Is the output from a run of update_data.py? If it's just got formatting step being ran, then no stress! You won't have the file then.

shashank-iitbhu commented 7 months ago

Oh, Got it! The output was from the formatting step only. I am able to run update_data.py successfully.

ikeadeoyin commented 7 months ago

@shashank-iitbhu how did you resolve this issue? I am having the same error when I try to run format_nouns.py.

shashank-iitbhu commented 7 months ago

@shashank-iitbhu how did you resolve this issue? I am having the same error when I try to run format_nouns.py.

Are you getting scribe_data module not found error or ***_queried.json file not found? Adding those lines mentioned in element chat should resolve the scribe_data module not found error. As in update_data.py, the ***_queried.json files are deleted after the formatting process, these are not present in the codebase, that's why format_nouns.py can't be run independently.

ikeadeoyin commented 7 months ago

I am getting the ***_queried.json file not found error


python3 src/scribe_data/extract_transform/languages/German/nouns/format_nouns.py
Traceback (most recent call last):
  File "/Users/ikeadeoyin/Documents/WikimediaGSoC2024/Scribe-Data/src/scribe_data/extract_transform/languages/German/nouns/format_nouns.py", line 40, in <module>
    with open(data_path, encoding="utf-8") as f:
FileNotFoundError: [Errno 2] No such file or directory: '/Users/ikeadeoyin/Documents/WikimediaGSoC2024//Scribe-Data/src/scribe_data/extract_transform/languages/German/nouns/nouns_queried.json'

ikeadeoyin commented 7 months ago

So I need to run the update_data.pybefore running format_nouns.py?

shashank-iitbhu commented 7 months ago

So I need to run the update_data.pybefore running format_nouns.py?

update_data.py is the main data process which triggers SPARQL queries to query language data from Wikidata and runs the formatting operation by running all the format_***.py files.

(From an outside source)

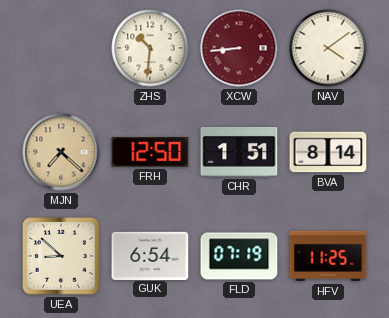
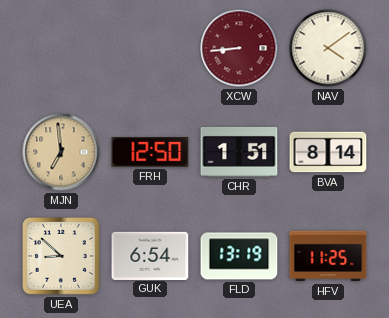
ZHS: 10:31 -> none
MJN: 7:22 -> 6:59
FLD: 07:19 -> 13:19
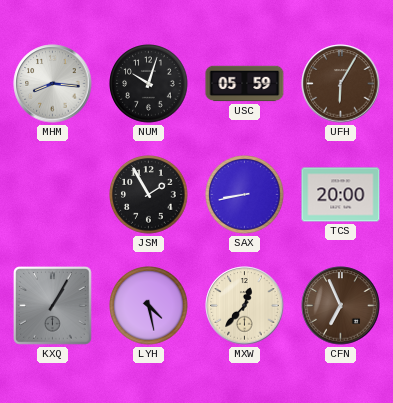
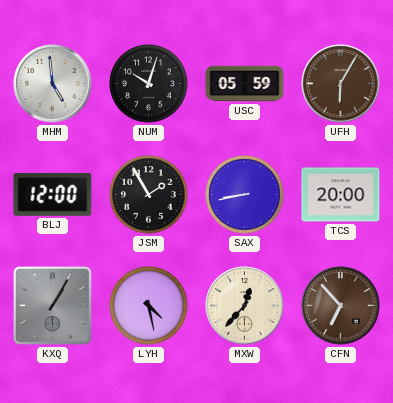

You just need to run update_data.py, no need to run format_nouns.py after that.

ikeadeoyin commented 7 months ago

So I need to run the update_data.pybefore running format_nouns.py?

update_data.py is the main data process which triggers SPARQL queries to query language data from Wikidata and runs the formatting operation by running all the format_***.py files. You just need to run update_data.py, no need to run format_nouns.py after that.

Thank you so much! I was able to run update_data.py successfully.

andrewtavis commented 7 months ago

Thanks to you both for working this through!